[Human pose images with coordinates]
____

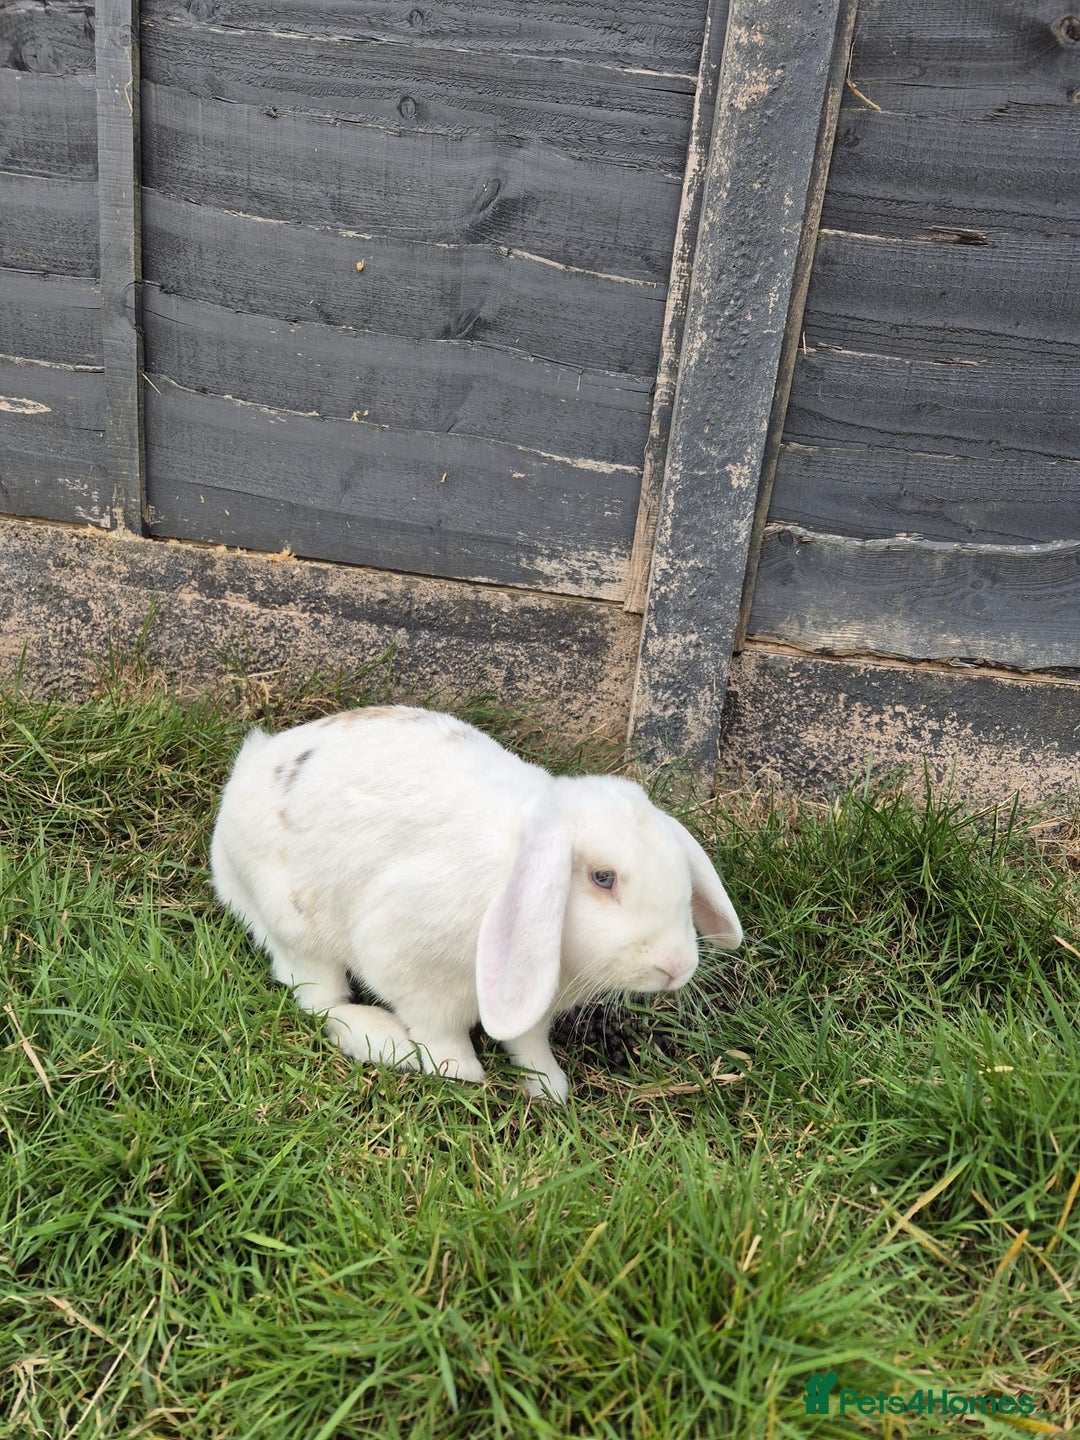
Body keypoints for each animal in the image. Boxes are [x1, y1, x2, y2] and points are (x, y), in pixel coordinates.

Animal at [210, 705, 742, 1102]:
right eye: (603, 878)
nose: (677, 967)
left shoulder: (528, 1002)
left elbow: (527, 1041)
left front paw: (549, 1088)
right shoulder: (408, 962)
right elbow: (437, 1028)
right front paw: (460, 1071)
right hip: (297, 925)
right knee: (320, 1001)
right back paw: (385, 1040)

____

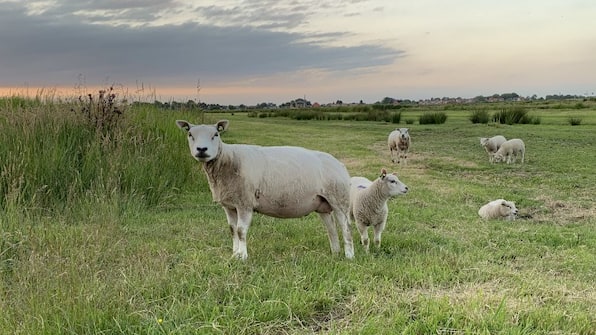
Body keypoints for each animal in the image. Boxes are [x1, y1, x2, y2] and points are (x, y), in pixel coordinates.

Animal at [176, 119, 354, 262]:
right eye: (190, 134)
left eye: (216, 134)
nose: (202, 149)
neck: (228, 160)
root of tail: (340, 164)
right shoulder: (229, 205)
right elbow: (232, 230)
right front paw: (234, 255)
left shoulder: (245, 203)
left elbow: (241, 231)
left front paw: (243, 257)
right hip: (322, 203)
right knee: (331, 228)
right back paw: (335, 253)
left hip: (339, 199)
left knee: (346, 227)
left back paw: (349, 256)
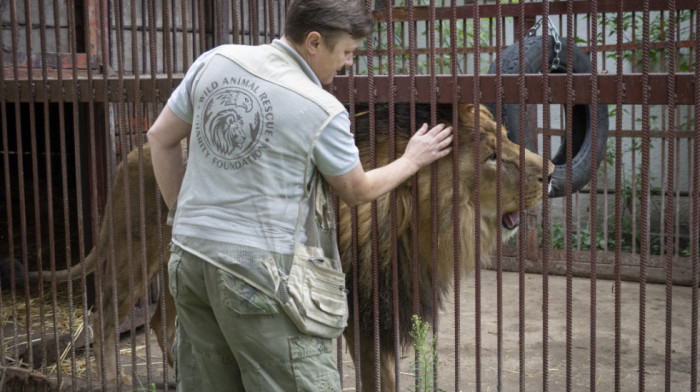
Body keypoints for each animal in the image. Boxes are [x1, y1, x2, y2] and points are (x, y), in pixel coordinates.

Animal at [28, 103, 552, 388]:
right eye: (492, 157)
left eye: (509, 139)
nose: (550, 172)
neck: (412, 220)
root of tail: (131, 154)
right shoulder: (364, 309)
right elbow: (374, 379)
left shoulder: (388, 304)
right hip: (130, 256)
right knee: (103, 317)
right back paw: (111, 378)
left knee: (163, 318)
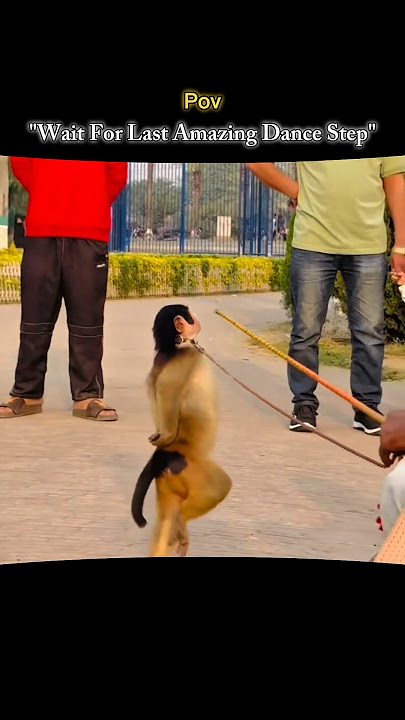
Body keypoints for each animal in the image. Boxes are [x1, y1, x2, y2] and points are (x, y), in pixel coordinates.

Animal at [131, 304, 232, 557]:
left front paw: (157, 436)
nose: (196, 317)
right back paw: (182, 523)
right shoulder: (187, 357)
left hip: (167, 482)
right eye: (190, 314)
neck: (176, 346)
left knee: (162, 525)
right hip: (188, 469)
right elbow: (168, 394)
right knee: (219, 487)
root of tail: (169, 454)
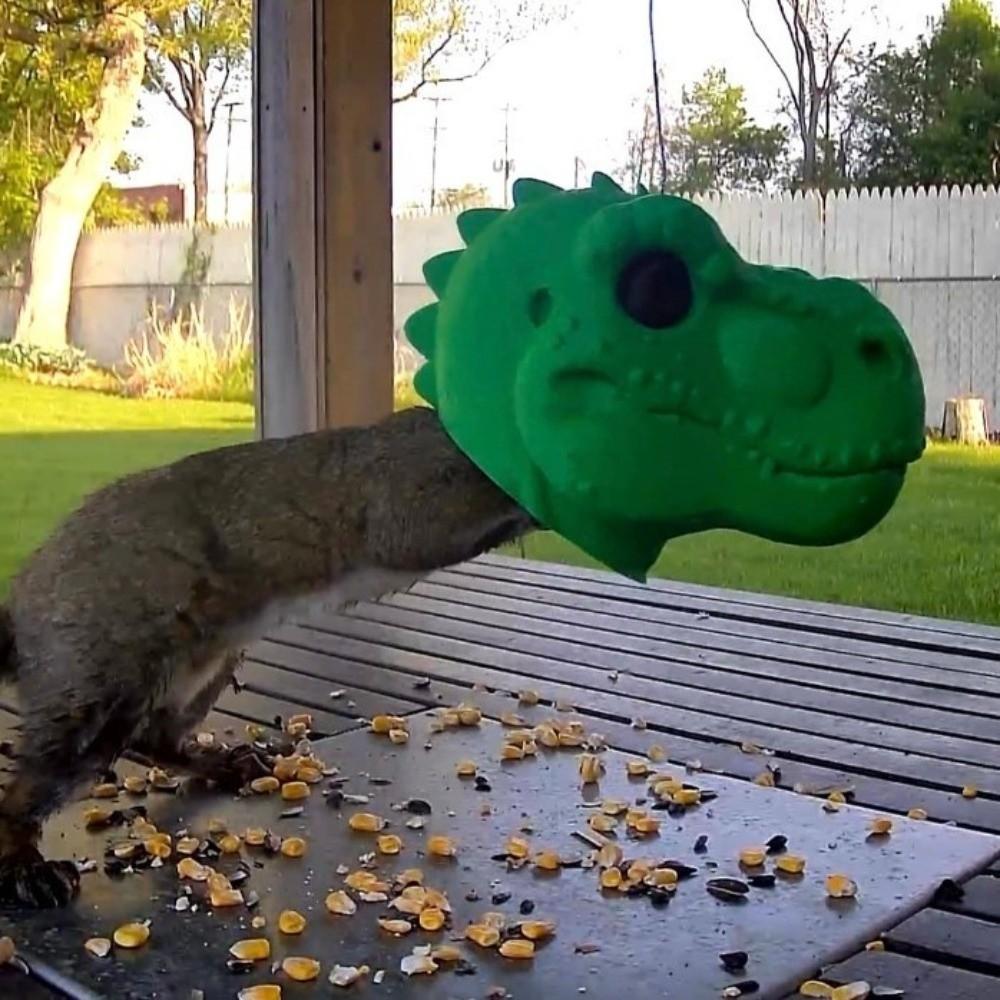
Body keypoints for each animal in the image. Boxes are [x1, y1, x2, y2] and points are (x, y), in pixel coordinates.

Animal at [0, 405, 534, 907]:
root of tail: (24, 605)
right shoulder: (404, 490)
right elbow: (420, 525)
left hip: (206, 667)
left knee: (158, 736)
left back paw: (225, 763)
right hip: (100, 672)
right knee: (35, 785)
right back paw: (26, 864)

____

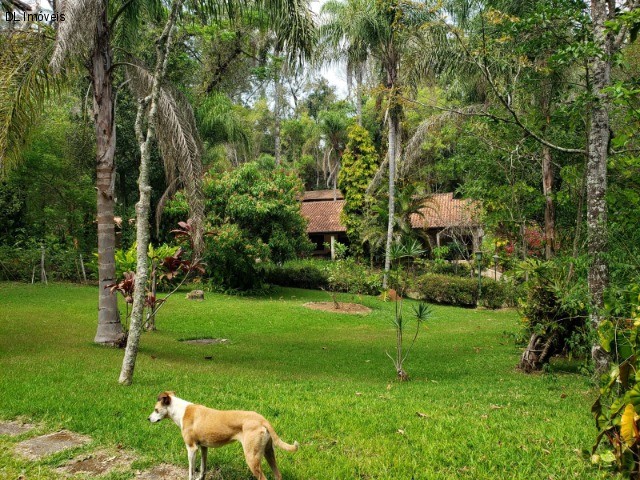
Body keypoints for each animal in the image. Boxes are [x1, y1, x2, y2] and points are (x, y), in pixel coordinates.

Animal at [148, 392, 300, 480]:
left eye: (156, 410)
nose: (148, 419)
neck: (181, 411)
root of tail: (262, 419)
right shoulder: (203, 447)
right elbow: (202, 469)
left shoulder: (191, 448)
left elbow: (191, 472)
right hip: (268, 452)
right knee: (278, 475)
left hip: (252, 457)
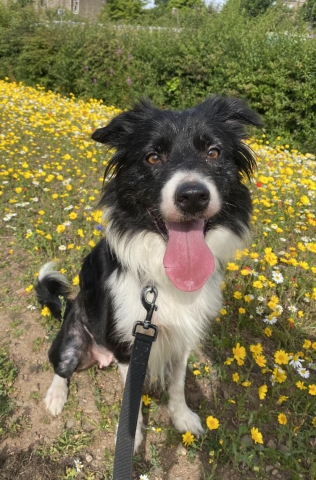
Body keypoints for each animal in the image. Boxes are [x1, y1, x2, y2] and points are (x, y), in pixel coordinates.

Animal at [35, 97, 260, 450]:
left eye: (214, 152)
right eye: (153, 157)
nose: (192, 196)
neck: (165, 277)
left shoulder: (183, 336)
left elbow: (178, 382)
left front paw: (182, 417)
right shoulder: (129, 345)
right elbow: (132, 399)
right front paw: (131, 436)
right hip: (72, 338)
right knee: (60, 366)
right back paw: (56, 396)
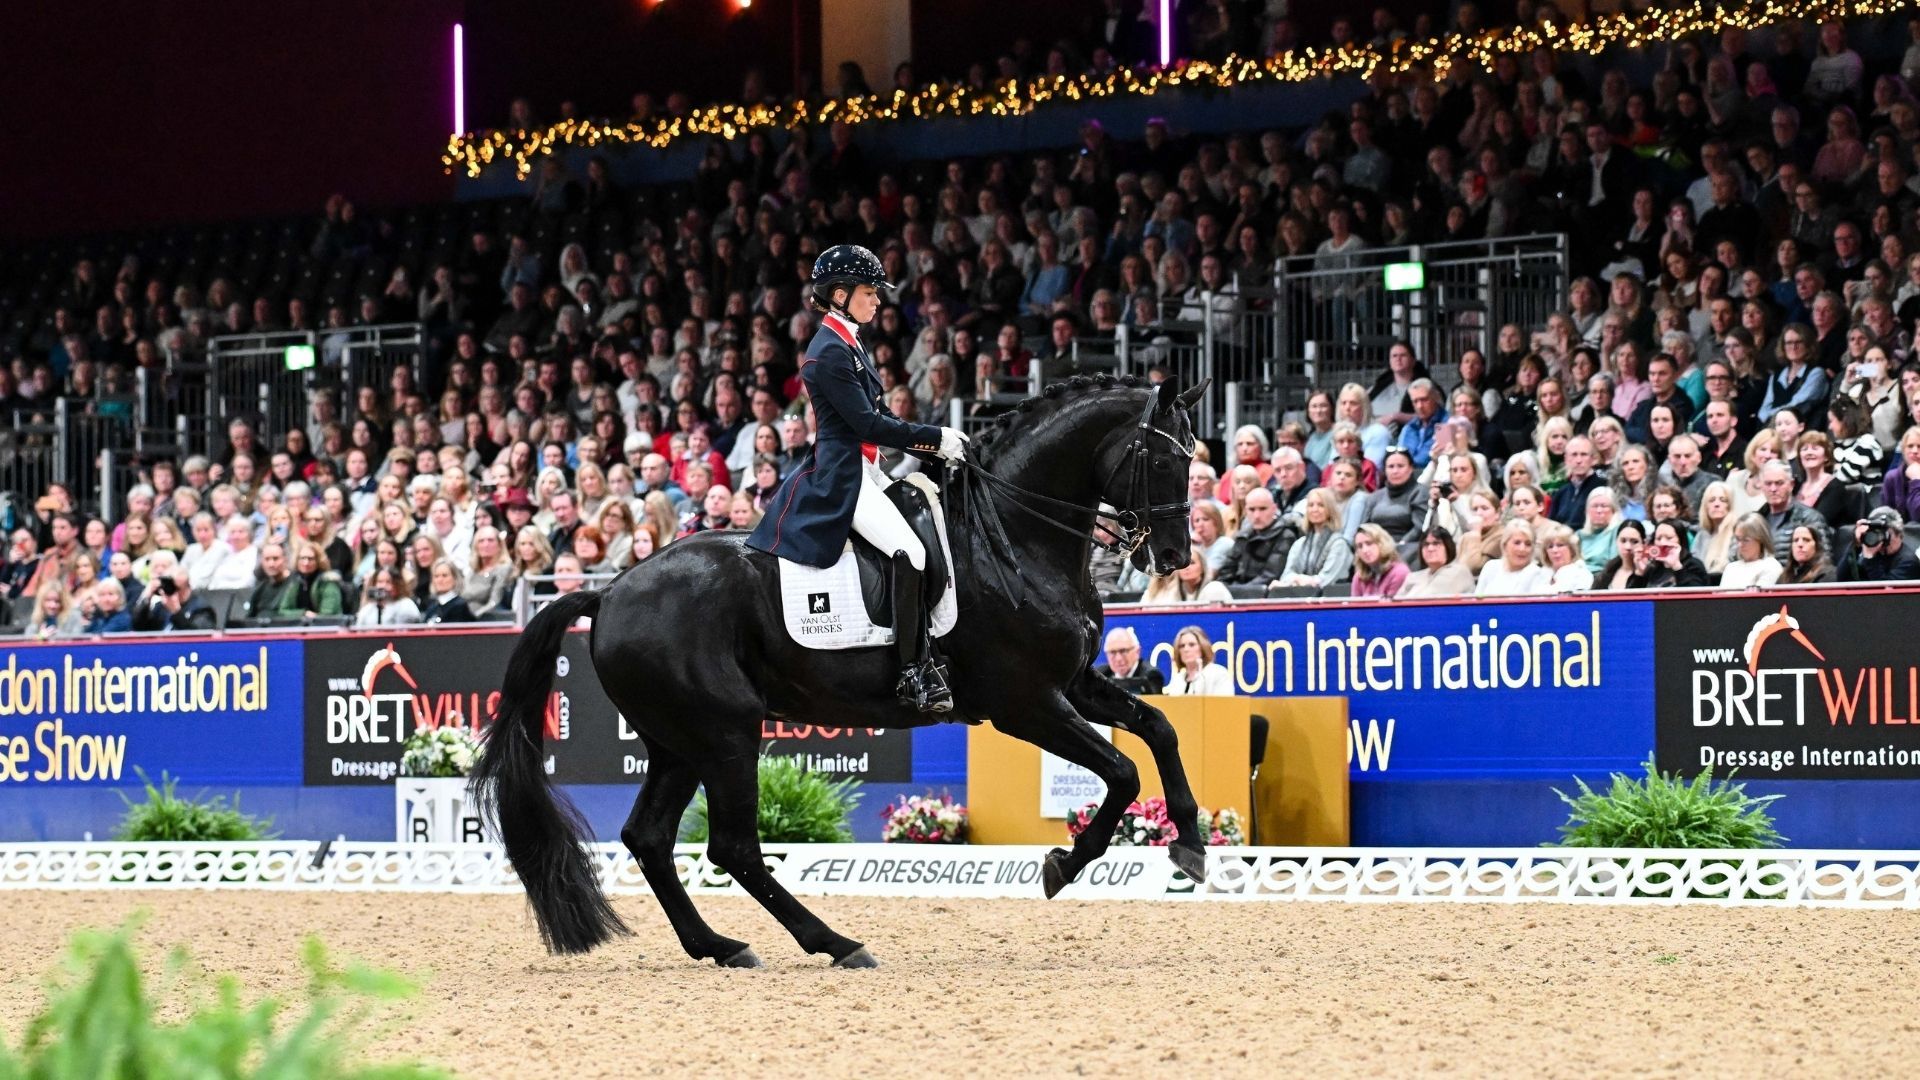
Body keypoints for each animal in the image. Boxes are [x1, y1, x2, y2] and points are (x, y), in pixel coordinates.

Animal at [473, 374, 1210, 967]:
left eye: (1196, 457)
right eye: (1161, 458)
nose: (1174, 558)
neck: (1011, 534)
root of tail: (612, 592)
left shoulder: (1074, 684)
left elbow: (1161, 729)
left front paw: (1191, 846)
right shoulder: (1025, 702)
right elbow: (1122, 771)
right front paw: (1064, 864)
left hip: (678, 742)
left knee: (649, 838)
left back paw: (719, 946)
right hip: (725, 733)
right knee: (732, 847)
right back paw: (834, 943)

____

### What is being asked
Copy out the lines above from the line containing "right elbow: (374, 379)" through the line containing "right elbow: (168, 394)", exactly, and keep the pictures out.

### Solution for this task
right elbow: (374, 379)
left shoulder: (388, 304)
right hip: (130, 256)
right knee: (103, 317)
right back paw: (111, 378)
left knee: (163, 318)
Body keypoints for each animal in the image. Boxes are [x1, y1, x2, y2] and points are (x, y), in pixel coordinates.

Animal at [131, 304, 232, 557]:
left front paw: (157, 436)
nose: (196, 317)
right back paw: (182, 523)
right shoulder: (187, 357)
left hip: (167, 482)
right eye: (190, 314)
neck: (176, 346)
left knee: (162, 525)
right hip: (188, 469)
right elbow: (168, 394)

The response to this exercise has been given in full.